Telcordia Sues Alcatel, Cisco, Lucent
Already the scourge of many an equipment vendor because of its Osmine process, it has filed lawsuits against three major equipment companies -- Alcatel SA (NYSE: ALA; Paris: CGEP:PA), Cisco Systems Inc. (Nasdaq: CSCO), and Lucent Technologies Inc. (NYSE: LU) -- alleging the infringement of its intellectual property.
This appears to be a new revenue-generating tactic for the New Jersey outfit. Last week, Marconi Corp. plc (Nasdaq: MRCIY; London: MONI) announced it had paid $21 million to Telcordia in an out-of-court settlement related to a patent infringement (see Telcordia Pockets Patent Payment).
The intellectual property at the heart of the Marconi case was U.S. Patent 4,893,306, "Method and Apparatus for Multiplexing Circuit and Packet Traffic," which relates to a data transmission technology known as Dynamic TDM, or DTDM.
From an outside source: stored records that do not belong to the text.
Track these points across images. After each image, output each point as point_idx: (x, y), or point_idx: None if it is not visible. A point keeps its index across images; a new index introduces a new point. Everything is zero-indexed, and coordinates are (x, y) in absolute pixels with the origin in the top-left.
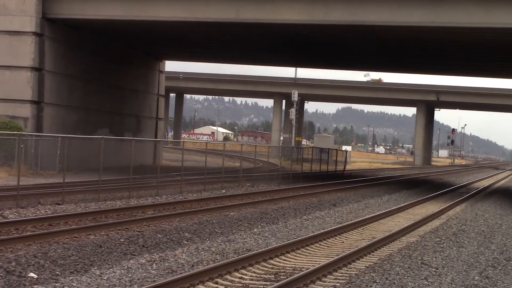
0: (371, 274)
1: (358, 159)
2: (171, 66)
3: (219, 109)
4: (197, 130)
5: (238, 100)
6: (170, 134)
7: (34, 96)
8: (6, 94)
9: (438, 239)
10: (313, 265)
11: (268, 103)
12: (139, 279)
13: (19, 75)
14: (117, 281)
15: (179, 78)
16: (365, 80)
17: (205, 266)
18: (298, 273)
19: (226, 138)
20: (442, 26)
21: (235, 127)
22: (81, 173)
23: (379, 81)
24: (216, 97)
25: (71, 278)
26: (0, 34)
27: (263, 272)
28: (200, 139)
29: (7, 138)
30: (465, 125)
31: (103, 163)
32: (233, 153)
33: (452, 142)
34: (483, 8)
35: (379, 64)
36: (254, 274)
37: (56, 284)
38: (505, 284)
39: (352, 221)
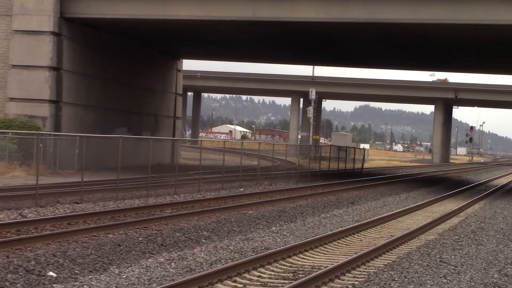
0: (390, 272)
1: (376, 157)
2: (189, 65)
3: (236, 108)
4: (214, 129)
5: (256, 98)
6: (188, 133)
7: (52, 95)
8: (24, 93)
9: (456, 237)
10: (331, 263)
11: (286, 101)
12: (157, 278)
13: (37, 75)
14: (136, 279)
15: (197, 77)
16: (430, 80)
17: (223, 264)
18: (317, 271)
19: (243, 137)
20: (461, 23)
21: (253, 126)
22: (99, 172)
23: (444, 81)
24: (234, 95)
25: (90, 277)
26: (18, 34)
27: (281, 270)
28: (218, 138)
29: (25, 138)
30: (484, 122)
31: (121, 162)
32: (251, 152)
33: (471, 139)
34: (503, 5)
35: (397, 62)
36: (273, 273)
37: (75, 283)
38: None
39: (370, 219)
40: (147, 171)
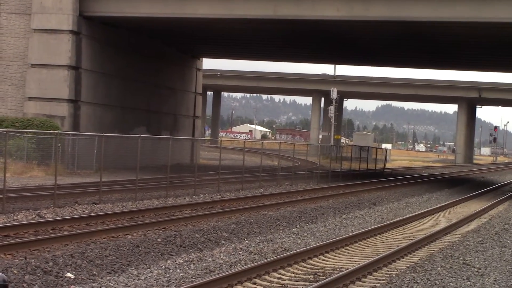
0: (412, 274)
1: (398, 157)
2: (209, 63)
3: (257, 107)
4: (234, 129)
5: (276, 97)
6: (208, 132)
7: (71, 94)
8: (43, 92)
9: (480, 239)
10: (352, 265)
11: (307, 100)
12: (176, 279)
13: (56, 74)
14: (155, 281)
15: (217, 76)
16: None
17: (243, 266)
18: (338, 273)
19: (264, 137)
20: (484, 21)
21: (273, 125)
22: (118, 172)
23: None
24: (254, 95)
25: (108, 278)
26: (37, 33)
27: (302, 272)
28: (238, 138)
29: (44, 137)
30: (508, 122)
31: (140, 162)
32: (271, 152)
33: (495, 139)
34: None
35: (419, 61)
36: (293, 275)
37: (94, 284)
38: None
39: (393, 221)
40: (166, 171)
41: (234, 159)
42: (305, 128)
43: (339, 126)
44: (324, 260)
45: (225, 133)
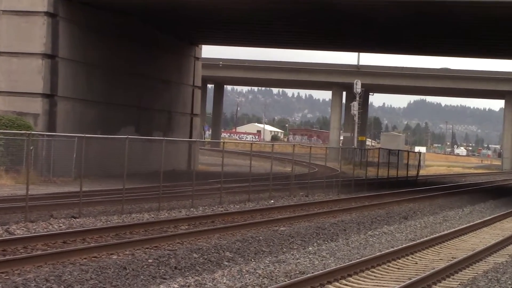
0: None
1: (434, 163)
2: (209, 51)
3: (266, 103)
4: (239, 128)
5: (289, 92)
6: (208, 133)
7: (46, 88)
8: (13, 86)
9: None
10: None
11: (325, 95)
12: None
13: (29, 64)
14: None
15: (219, 66)
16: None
17: None
18: None
19: (274, 138)
20: None
21: (286, 125)
22: (102, 180)
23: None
24: (263, 88)
25: None
26: (6, 15)
27: None
28: (244, 139)
29: (14, 139)
30: None
31: (128, 168)
32: (283, 156)
33: None
34: None
35: (459, 49)
36: None
37: None
38: None
39: (428, 238)
40: (159, 179)
41: (239, 165)
42: (324, 128)
43: (364, 126)
44: (346, 284)
45: (228, 134)
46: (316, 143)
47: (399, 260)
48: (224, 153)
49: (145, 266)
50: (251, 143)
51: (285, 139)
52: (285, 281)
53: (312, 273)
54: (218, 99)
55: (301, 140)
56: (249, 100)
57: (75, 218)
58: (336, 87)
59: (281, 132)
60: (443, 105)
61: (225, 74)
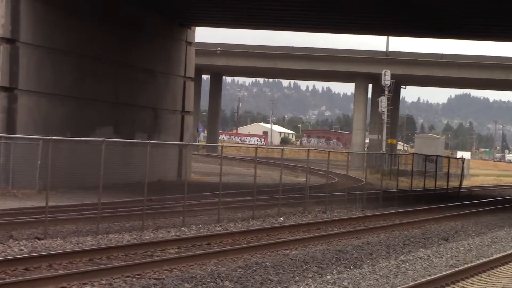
0: None
1: (480, 171)
2: (204, 35)
3: (274, 98)
4: (241, 129)
5: (303, 84)
6: (203, 135)
7: (4, 80)
8: None
9: None
10: None
11: (347, 88)
12: None
13: None
14: None
15: (216, 53)
16: None
17: None
18: None
19: (285, 141)
20: None
21: (298, 125)
22: (72, 193)
23: None
24: (270, 80)
25: None
26: None
27: None
28: (247, 143)
29: None
30: None
31: (104, 178)
32: (296, 163)
33: None
34: None
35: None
36: None
37: None
38: None
39: (473, 264)
40: (142, 191)
41: (241, 174)
42: (345, 128)
43: (395, 126)
44: None
45: (228, 136)
46: (336, 147)
47: None
48: (223, 160)
49: None
50: (256, 148)
51: (298, 143)
52: None
53: None
54: (215, 94)
55: (317, 144)
56: (253, 94)
57: (39, 239)
58: (360, 79)
59: (292, 133)
60: (491, 100)
61: (224, 63)
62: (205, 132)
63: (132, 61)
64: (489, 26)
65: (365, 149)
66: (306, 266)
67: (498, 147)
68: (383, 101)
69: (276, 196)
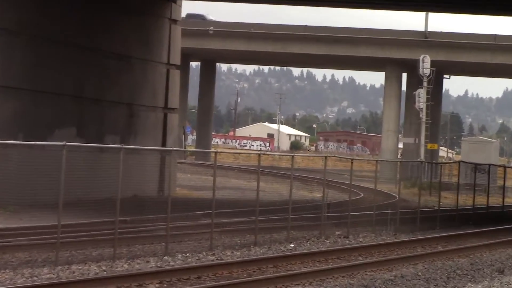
0: None
1: None
2: (193, 10)
3: (282, 91)
4: (240, 131)
5: (319, 74)
6: (191, 138)
7: None
8: None
9: None
10: None
11: (375, 79)
12: None
13: None
14: None
15: (208, 33)
16: None
17: None
18: None
19: (296, 146)
20: None
21: (313, 125)
22: (25, 212)
23: None
24: (277, 68)
25: None
26: None
27: None
28: (248, 148)
29: None
30: None
31: (66, 192)
32: (310, 174)
33: None
34: None
35: None
36: None
37: None
38: None
39: None
40: (114, 210)
41: (240, 188)
42: (372, 130)
43: (436, 127)
44: None
45: (223, 140)
46: (361, 153)
47: None
48: (218, 170)
49: None
50: (259, 155)
51: (312, 148)
52: None
53: None
54: (207, 85)
55: (337, 150)
56: (255, 86)
57: None
58: (391, 66)
59: (305, 136)
60: None
61: (218, 46)
62: (194, 134)
63: (101, 44)
64: None
65: (398, 156)
66: None
67: None
68: (421, 95)
69: (285, 217)
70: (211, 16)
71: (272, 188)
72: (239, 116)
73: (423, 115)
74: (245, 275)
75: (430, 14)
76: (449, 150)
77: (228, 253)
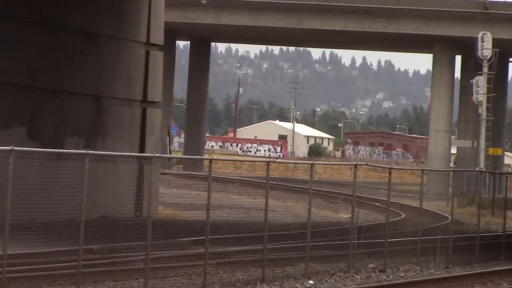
0: None
1: None
2: None
3: (298, 79)
4: (243, 132)
5: (346, 56)
6: (178, 140)
7: None
8: None
9: None
10: None
11: (420, 63)
12: None
13: None
14: None
15: (201, 4)
16: None
17: None
18: None
19: (316, 151)
20: None
21: (339, 124)
22: None
23: None
24: (291, 49)
25: None
26: None
27: None
28: (253, 154)
29: None
30: None
31: (13, 212)
32: (334, 188)
33: None
34: None
35: None
36: None
37: None
38: None
39: None
40: (77, 236)
41: (242, 207)
42: (416, 130)
43: (500, 126)
44: None
45: (220, 143)
46: (402, 161)
47: None
48: (213, 182)
49: None
50: (268, 163)
51: (338, 154)
52: None
53: None
54: (199, 72)
55: (370, 156)
56: (262, 72)
57: None
58: (441, 47)
59: (329, 138)
60: None
61: (213, 20)
62: (182, 136)
63: (59, 18)
64: None
65: (451, 164)
66: None
67: None
68: (481, 83)
69: (302, 244)
70: None
71: (285, 207)
72: (242, 112)
73: (482, 111)
74: None
75: None
76: None
77: None
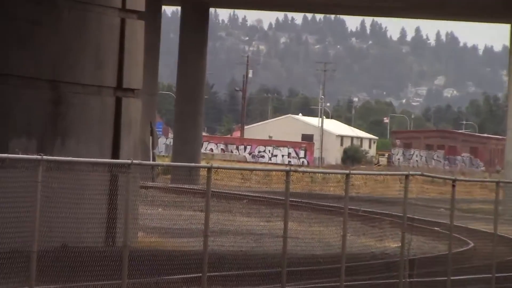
0: None
1: None
2: None
3: (328, 59)
4: (252, 130)
5: (392, 28)
6: (164, 141)
7: None
8: None
9: None
10: None
11: (493, 37)
12: None
13: None
14: None
15: None
16: None
17: None
18: None
19: (353, 155)
20: None
21: (384, 118)
22: None
23: None
24: (318, 17)
25: None
26: None
27: None
28: (266, 160)
29: None
30: None
31: None
32: (377, 207)
33: None
34: None
35: None
36: None
37: None
38: None
39: None
40: (28, 271)
41: (253, 233)
42: (488, 127)
43: None
44: None
45: (223, 145)
46: (470, 169)
47: None
48: (213, 199)
49: None
50: (287, 172)
51: (383, 159)
52: None
53: None
54: (194, 48)
55: (427, 162)
56: (279, 49)
57: None
58: None
59: (370, 139)
60: None
61: None
62: (170, 135)
63: None
64: None
65: None
66: None
67: None
68: None
69: (335, 284)
70: None
71: (311, 233)
72: (251, 103)
73: None
74: None
75: None
76: None
77: None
That patent identifies "a flexible network transport system capable of effectively handling both circuit and packet traffic. By combining conventional time division multiplexing techniques and packet transmission techniques, DTDM enables a flexible transition from the existing circuit type networks to future broadband packet transmission networks." Details of the patent can be found by clicking on this link. Now Telcordia alleges that Alcatel, Cisco, and Lucent have infringed that very same patent.
In three separate lawsuits filed with the U. S. District Court of Delaware in Wilmington, Telcordia claims the three firms have each infringed the DTDM patent, and, in addition, claims that Cisco has infringed Reissue Patent RE 36,633, entitled "Synchronous Residual Time Stamp for Timing Recovery in a Broadband Network." In each case Telcordia has requested a jury trial.
None of the accused was prepared to comment on the situation, with Lucent saying it would not comment on any pending litigation, and Cisco noting that is has yet to be served with any legal papers.
And Telcordia isn't keen to elaborate on these particular cases, or say whether other vendors can expect to face similar legal action. But given the nature of the patent, based as it is on the hot networking topic de jour, convergence, it seems most likely that other vendors could find themselves on the wrong end of similar legal action.
So is the patent infringement business likely to be a lucrative one for Telcordia? A company spokeswoman says the Marconi payment is "our first revenue from patent infringement litigation," and that the company "expects more in the future," though she declined to comment on any potential revenues.
In an email response to questions, she adds: "Telcordia has an extensive [intellectual portfolio] that we are prepared to license. But Telcordia, [like] most other companies, isn't going to give its intellectual property away."
To that end, the company recently asserted its ownership of a key patent at the heart of softswitch technologies (see Telcordia's Softswitch Timebomb). That intellectual property has already been licensed to VOIP systems developer NewCross Technologies Inc., in which Telcordia now owns a stake.